Doch besonders infolge der Industriellen Revolution sahen sich um 1900 zahllose Frauen mit veränderten Verhältnissen konfrontiert. Kunst war nicht länger Selbstzweck und Zeitvertreib, sondern berufliche Perspektive. Umso größer jedoch der weibliche Expansionsdrang war, umso stärker wurde die „hohe Kunst“ des männlichen „Künstlergenies“ verteidigt und eine Zulassung von Frauen zum Kunststudium verhindert.
Als Gründe für den Ausschluss der Frauen wurden schwere körperliche und psychische Schäden angeführt, die durch das „andauernde Sitzen“ sowie durch die geistige Arbeit entstehen würden. Letztendlich fürchtete man die weibliche Konkurrenz. Als moralisch undenkbar galt zudem das gemeinsame Arbeiten vor dem nackten Modell.
Dies veranlasste viele Frauen dazu sich vor allem der Landschafts-, Interieur- oder Stilllebenmalerei zu widmen. Mithilfe des Selbstporträts wiederum reflektierten sich viele Künstlerinnen innerhalb der damaligen Kunstwelt und gewährten so Einblick in ihr Seelenleben.
Um der männlich dominierten institutionellen Benachteiligung zu entkommen, halfen sich die Künstlerinnen selbst: Sie etablierten eigene Netzwerke und gründeten Künstlerinnenvereine mit angegliederten Malschulen. Diese Entwicklung ging einher mit einer allgemeinen Forderung zur Verbesserung der Rechte der Frauen. Besonders Leipzig war dabei ein wichtiges Zentrum. Hier wurde am 18. Oktober 1865 durch Louise Otto-Peters und Auguste Schmidt mit dem Allgemeinen Deutschen Frauenverein der erste Frauenverein Deutschlands gegründet.
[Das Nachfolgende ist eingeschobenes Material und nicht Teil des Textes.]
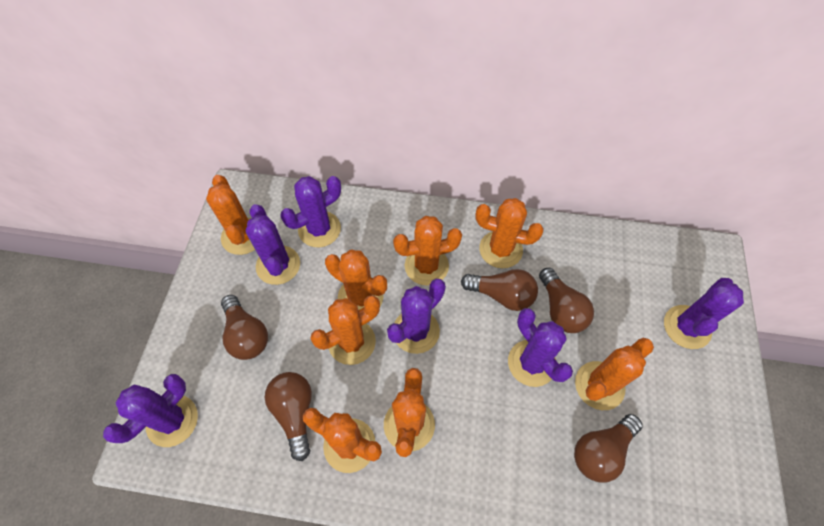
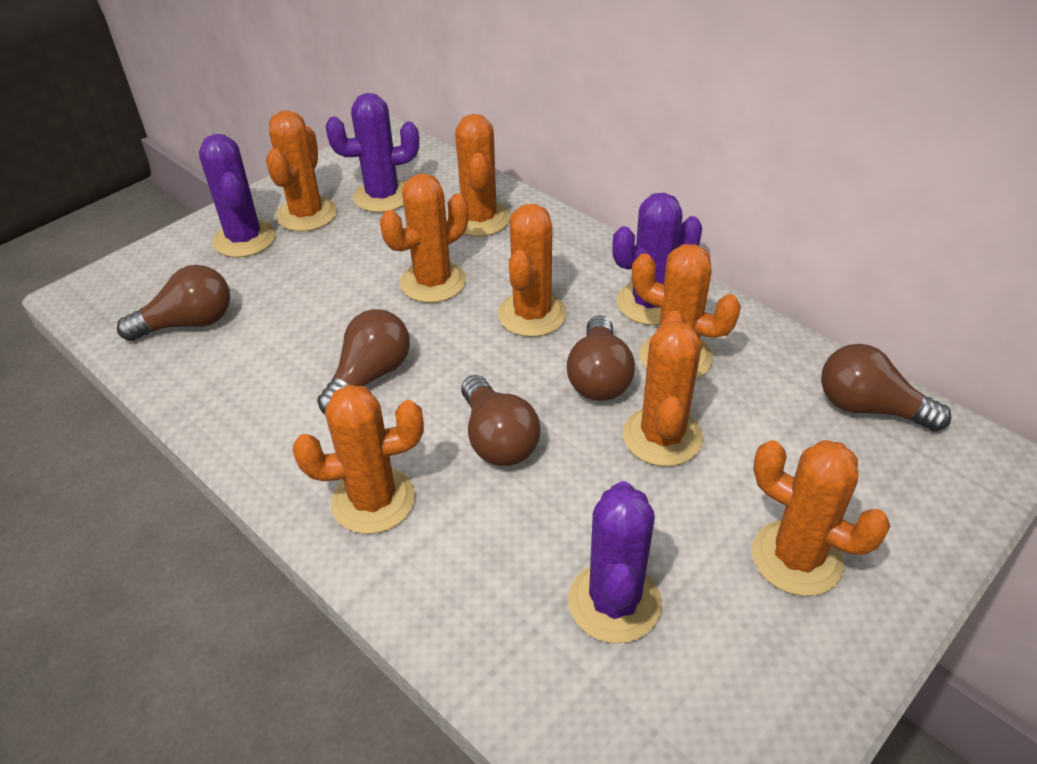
purple cactus: [103,374,198,447] [246,204,300,285] [280,176,341,247] [387,279,446,354] [508,308,573,387] [664,278,744,349] = 6 -> [199,134,276,258] [325,93,419,213] [568,481,662,643] [612,193,702,325] = 4

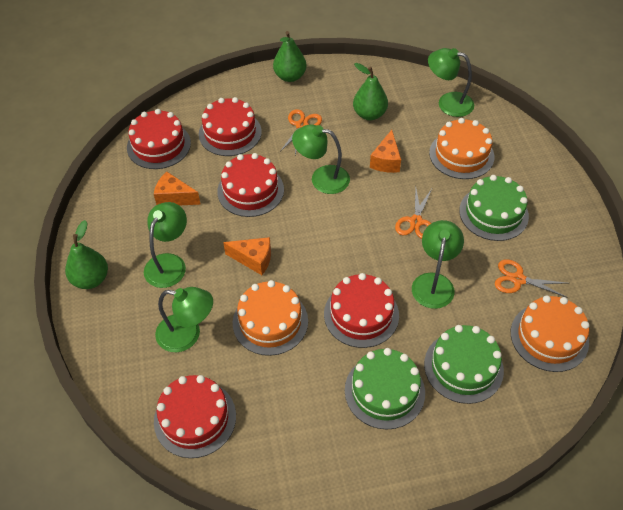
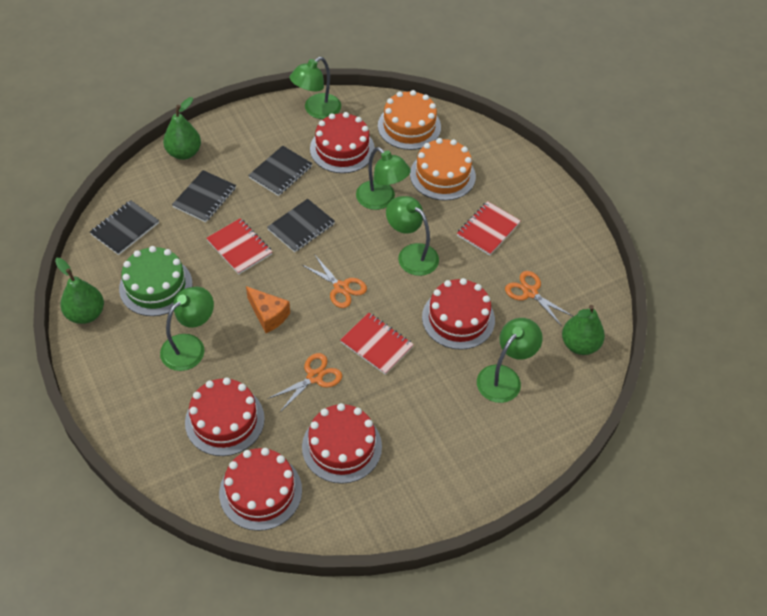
black notebook: none = 0 -> [90,200,159,255] [172,170,236,222] [248,146,312,196] [267,199,335,252] = 4
green cake: [345,348,425,429] [424,325,504,404] [459,175,529,241] = 3 -> [119,246,193,316] = 1
orange cake: [233,280,308,356] [429,118,494,179] [511,295,589,372] = 3 -> [378,90,441,150] [410,138,476,201] = 2
orange cheese: [154,172,201,206] [223,237,271,275] [370,130,401,173] = 3 -> [246,286,290,333] = 1
red notebook: none = 0 -> [206,218,272,274] [340,312,414,375] [457,201,521,256] = 3

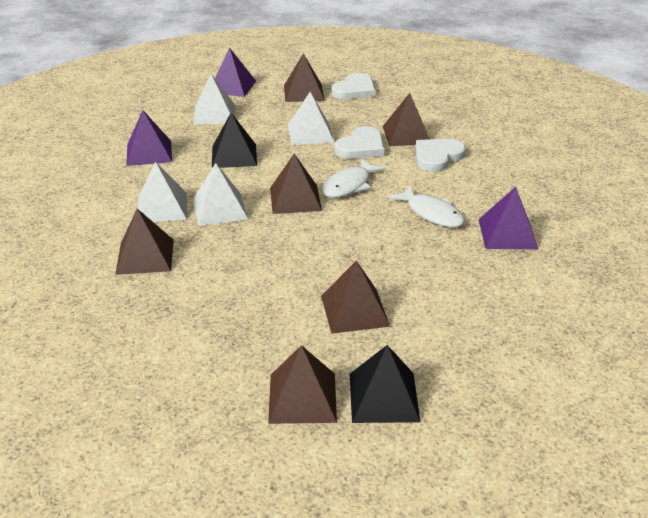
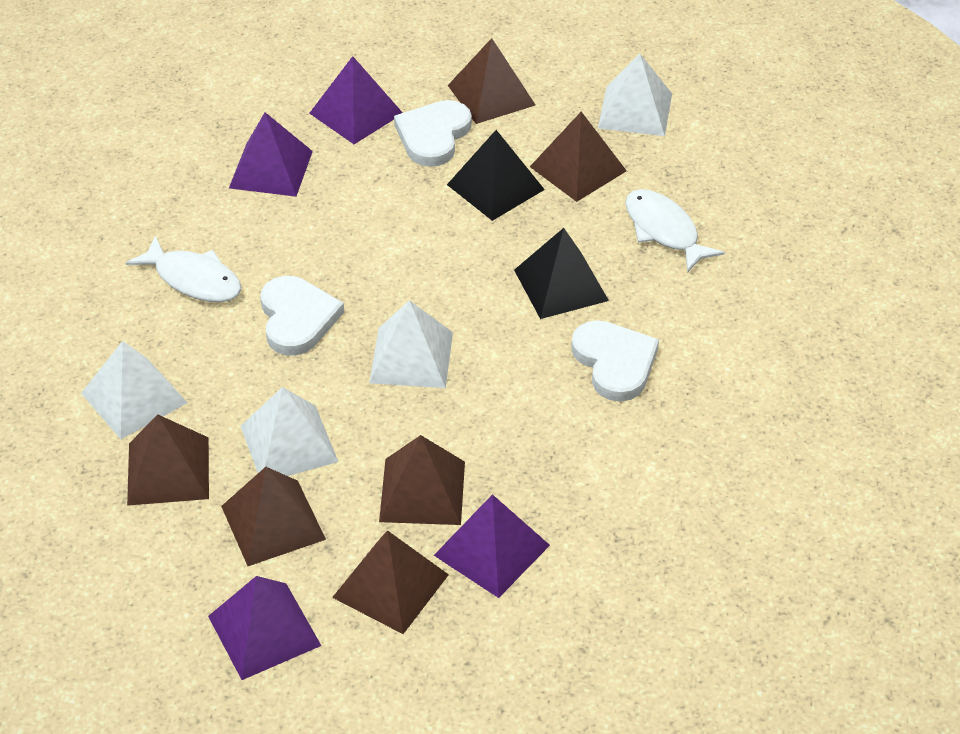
purple pyramid: [126,110,172,166] [215,47,256,97] [478,187,538,249] = 3 -> [208,576,322,680] [229,112,313,197] [309,56,403,144] [434,494,550,598] = 4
In der Folge entstanden 1867 der Verein der Berliner Künstlerinnen, als erster Künstlerinnenverein in Deutschland und 1896 schließlich der Verein der Künstlerinnen und Kunstfreundinnen in Leipzig. Ein Kunststudium konnten Frauen in Leipzig bereits ab dem Wintersemester 1905/06 an der Königlichen Akademie für graphische Künste und Buchgewerbe (HGB) aufnehmen. Eine grundlegende Verbesserung der Ausbildungssituation erfolgte erst mit der Weimarer Verfassung 1919 und der zumindest formalen Gleichstellung der Frau.